**SOURCE DATA:**
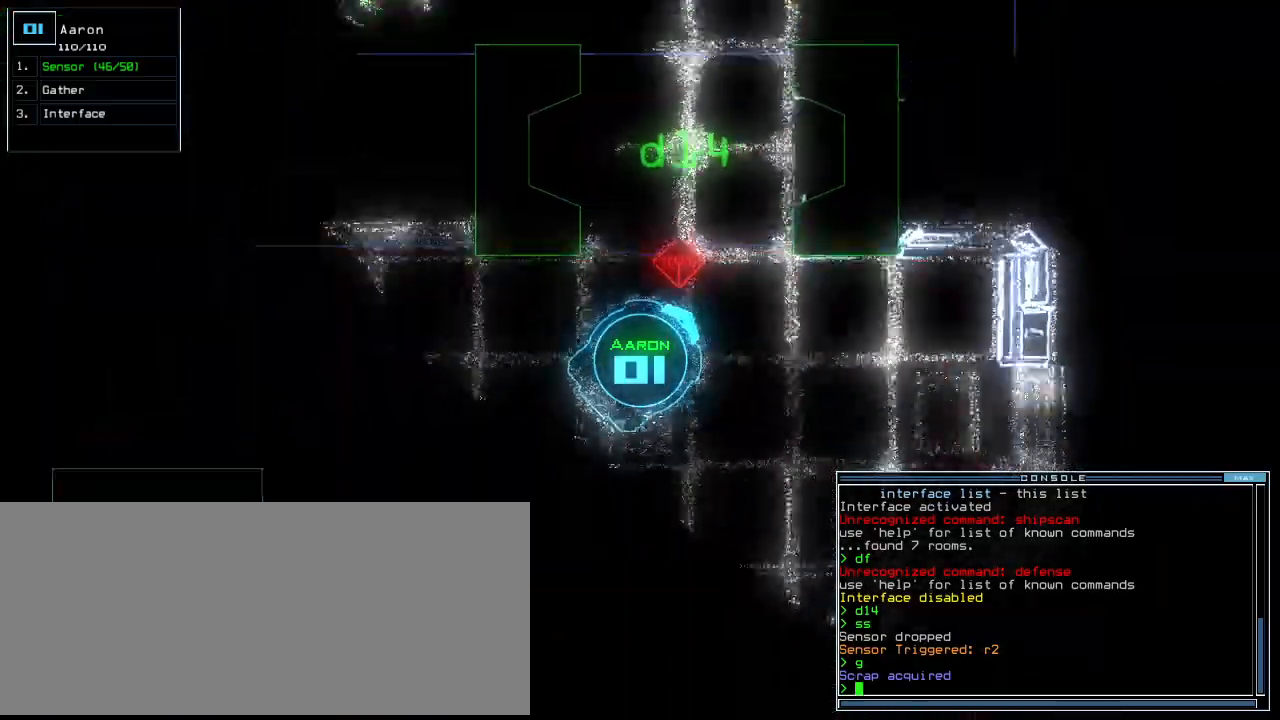
{"keys": ["up"], "events": [[60, "r", "down"], [80, "left", "down"], [120, "r", "up"], [120, "s", "down"], [180, "d", "down"], [180, "left", "up"], [220, "s", "up"], [240, "left", "down"], [240, "z", "down"], [340, "left", "up"], [340, "z", "up"], [360, "d", "up"], [420, "left", "down"], [500, "left", "up"]]}
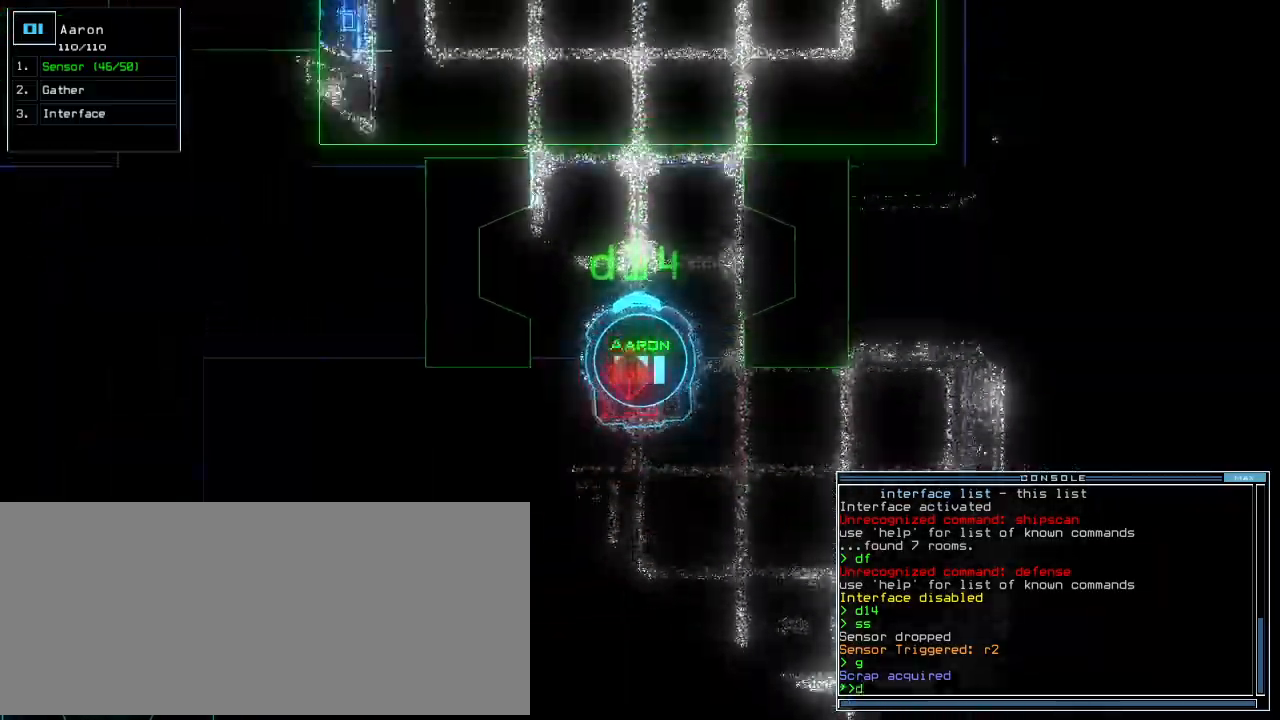
{"keys": ["4", "up"], "events": [[20, "1", "down"], [100, "1", "up"], [380, "4", "down"]]}
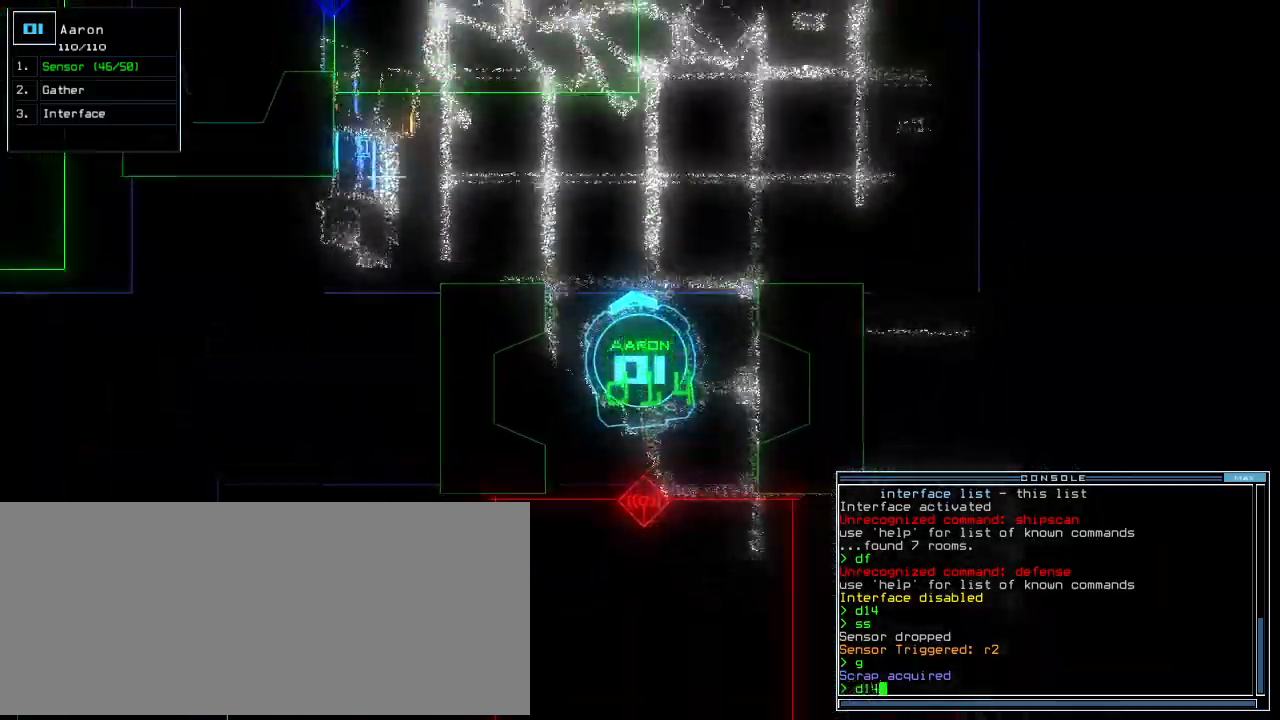
{"keys": ["left", "up"], "events": [[20, "4", "up"], [360, "left", "down"]]}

**EXERCISE GOAL:**
Copy all of the data above exactly. Leave out every picture.

**RESULT BELOW:**
{"keys": ["up"], "events": [[60, "r", "down"], [80, "left", "down"], [120, "r", "up"], [120, "s", "down"], [180, "d", "down"], [180, "left", "up"], [220, "s", "up"], [240, "left", "down"], [240, "z", "down"], [340, "left", "up"], [340, "z", "up"], [360, "d", "up"], [420, "left", "down"], [500, "left", "up"]]}
{"keys": ["4", "up"], "events": [[20, "1", "down"], [100, "1", "up"], [380, "4", "down"]]}
{"keys": ["left", "up"], "events": [[20, "4", "up"], [360, "left", "down"]]}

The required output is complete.